[Distutils] version scheme: a case for dropping ".devNNN" and ".postNNN"
P.J. Eby
pje at telecommunity.com
Thu Jun 11 17:53:15 CEST 2009
At 03:16 PM 6/11/2009 +0100, Paul Moore wrote:
>2009/6/11 P.J. Eby <pje at telecommunity.com>:
> > PyPI uploads aren't a suitable basis for analyzing "dev" use cases, since
> > the whole point of having a "dev" tag is for *non-released* versions.
> > (E.g., in-progress development via SVN.)
>
>If it's non-released, I've yet to see a clear explanation of why the
>PEP is relevant. Who is going to use an API from the PEP to parse your
>"version number", and why?
>
> > Dev tags are so that while you're
> > doing development, your locally-installed versions can be
> distinguished from
> > one another.
>
>Distinguished by what?
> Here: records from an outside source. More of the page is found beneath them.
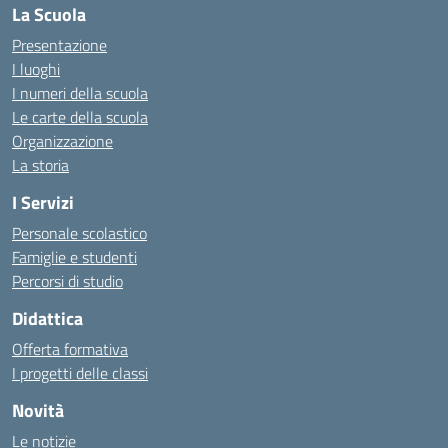
La Scuola
Presentazione
I luoghi
I numeri della scuola
Le carte della scuola
Organizzazione
La storia
I Servizi
Personale scolastico
Famiglie e studenti
Percorsi di studio
Didattica
Offerta formativa
I progetti delle classi
Novità
Le notizie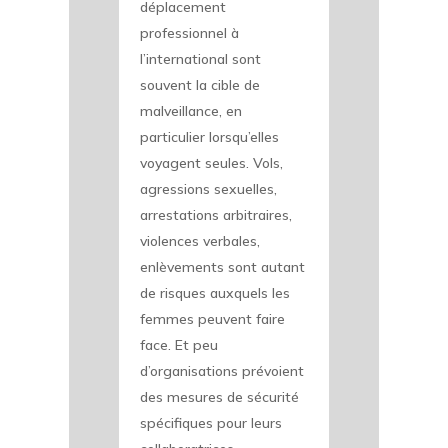
déplacement
professionnel à
l’international sont
souvent la cible de
malveillance, en
particulier lorsqu’elles
voyagent seules. Vols,
agressions sexuelles,
arrestations arbitraires,
violences verbales,
enlèvements sont autant
de risques auxquels les
femmes peuvent faire
face. Et peu
d’organisations prévoient
des mesures de sécurité
spécifiques pour leurs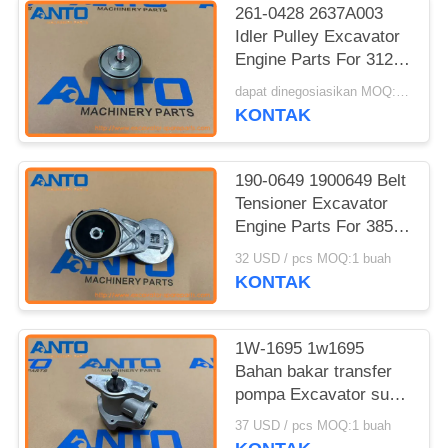
261-0428 2637A003
Idler Pulley Excavator
Engine Parts For 312E
313D2 C4.4 3054C
dapat dinegosiasikan MOQ:1 buah
C6.6
KONTAK
190-0649 1900649 Belt
Tensioner Excavator
Engine Parts For 385B
3196 C-10 C-12 C18
32 USD / pcs MOQ:1 buah
C7 C9
KONTAK
1W-1695 1w1695
Bahan bakar transfer
pompa Excavator suku
cadang cocok untuk
37 USD / pcs MOQ:1 buah
3306 215D 219D 225D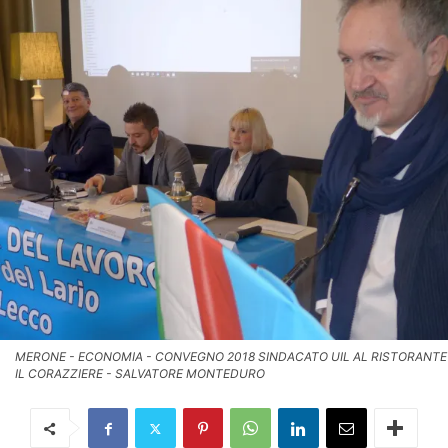
MERONE - ECONOMIA - CONVEGNO 2018 SINDACATO UIL AL RISTORANTE
IL CORAZZIERE - SALVATORE MONTEDURO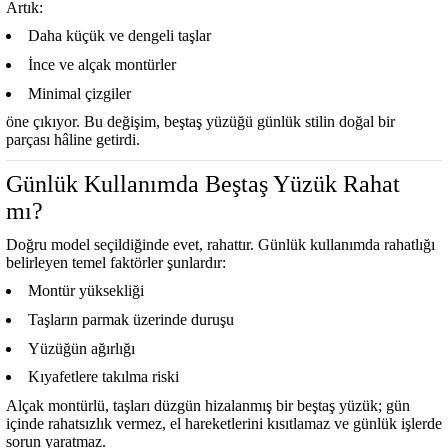
Artık:
Daha küçük ve dengeli taşlar
İnce ve alçak montürler
Minimal çizgiler
öne çıkıyor. Bu değişim, beştaş yüzüğü günlük stilin doğal bir
parçası hâline getirdi.
Günlük Kullanımda Beştaş Yüzük Rahat
mı?
Doğru model seçildiğinde evet, rahattır. Günlük kullanımda rahatlığı
belirleyen temel faktörler şunlardır:
Montür yüksekliği
Taşların parmak üzerinde duruşu
Yüzüğün ağırlığı
Kıyafetlere takılma riski
Alçak montürlü, taşları düzgün hizalanmış bir beştaş yüzük; gün
içinde rahatsızlık vermez, el hareketlerini kısıtlamaz ve günlük işlerde
sorun yaratmaz.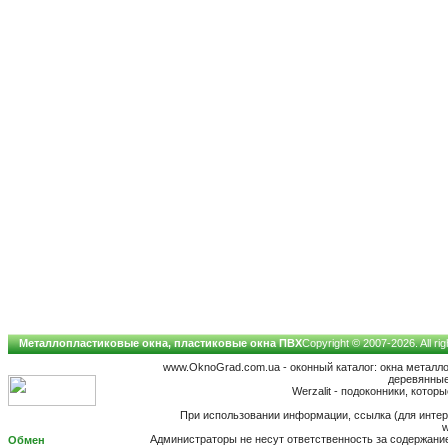
Металлопластиковые окна, пластиковые окна ПВХ
Copyright © 2007-2026. All ri
www.OknoGrad.com.ua - оконный каталог: окна металл
деревянные
Werzalit - подоконники, котор
При использовании информации, ссылка (для интер
w
Администраторы не несут ответственность за содержан
Обмен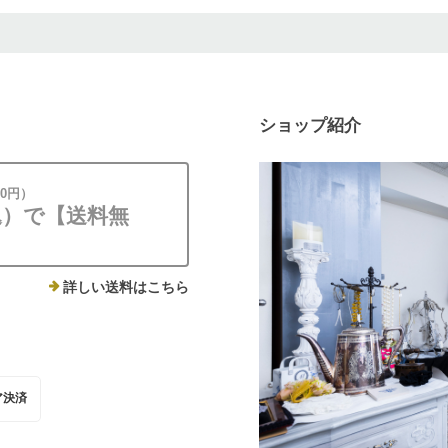
ショップ紹介
00円）
税込）で【送料無
詳しい送料はこちら
ア決済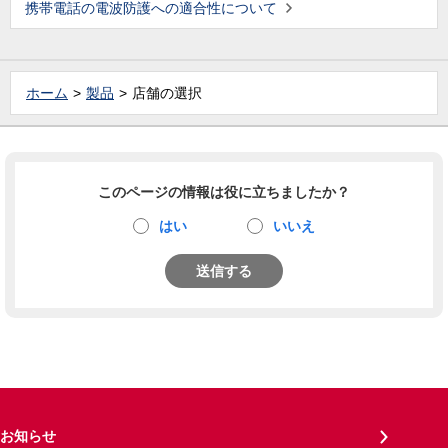
携帯電話の電波防護への適合性について
ホーム
製品
店舗の選択
このページの情報は役に立ちましたか？
はい
いいえ
送信する
お知らせ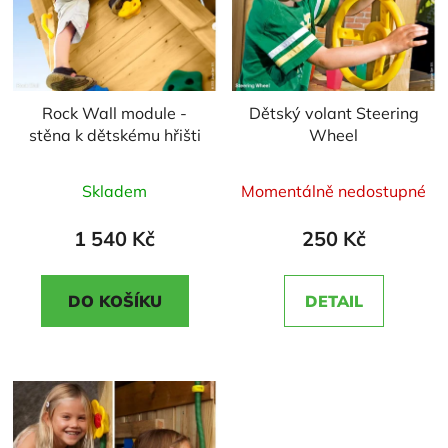
Rock Wall module -
Dětský volant Steering
stěna k dětskému hřišti
Wheel
Průměrné
Průměrné
Skladem
Momentálně nedostupné
hodnocení
hodnocení
produktu
produktu
1 540 Kč
250 Kč
je
je
5,0
5,0
DO KOŠÍKU
DETAIL
z
z
5
5
hvězdiček.
hvězdiček.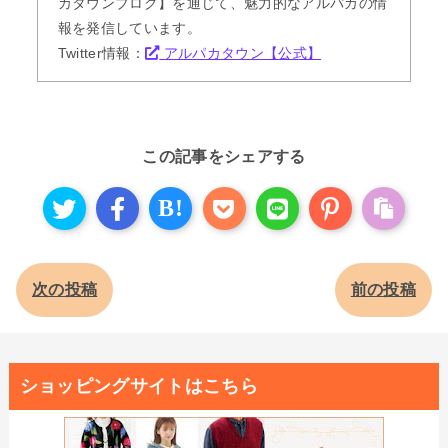
カタウンブログ】を通じて、魅力的なアルパカの情
報を発信しています。
Twitter情報：
アルパカタウン【公式】
この記事をシェアする
B!
次の投稿
前の投稿
ショッピングサイトはこちら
What code (that you didn't write yourself,
>purely for internal use) needs to parse your dev tag?
Distinguished by setuptools for processing version requirements of
scripts, or require() statements in code, and installation
requirements of newly-installed code.
For example, if I'm working on two projects that are distributed via
SVN and one depends on the other, if I update one, it may require an
update of the other; the failure of the .dev#### version requirement
in the first one will inform me of the need to "svn up" the second
project and rerun "setup.py develop" on it.
This is a routine circumstance in at least my development cycle; I
would expect that it's the case in other open source development
workflows as well as proprietary ones.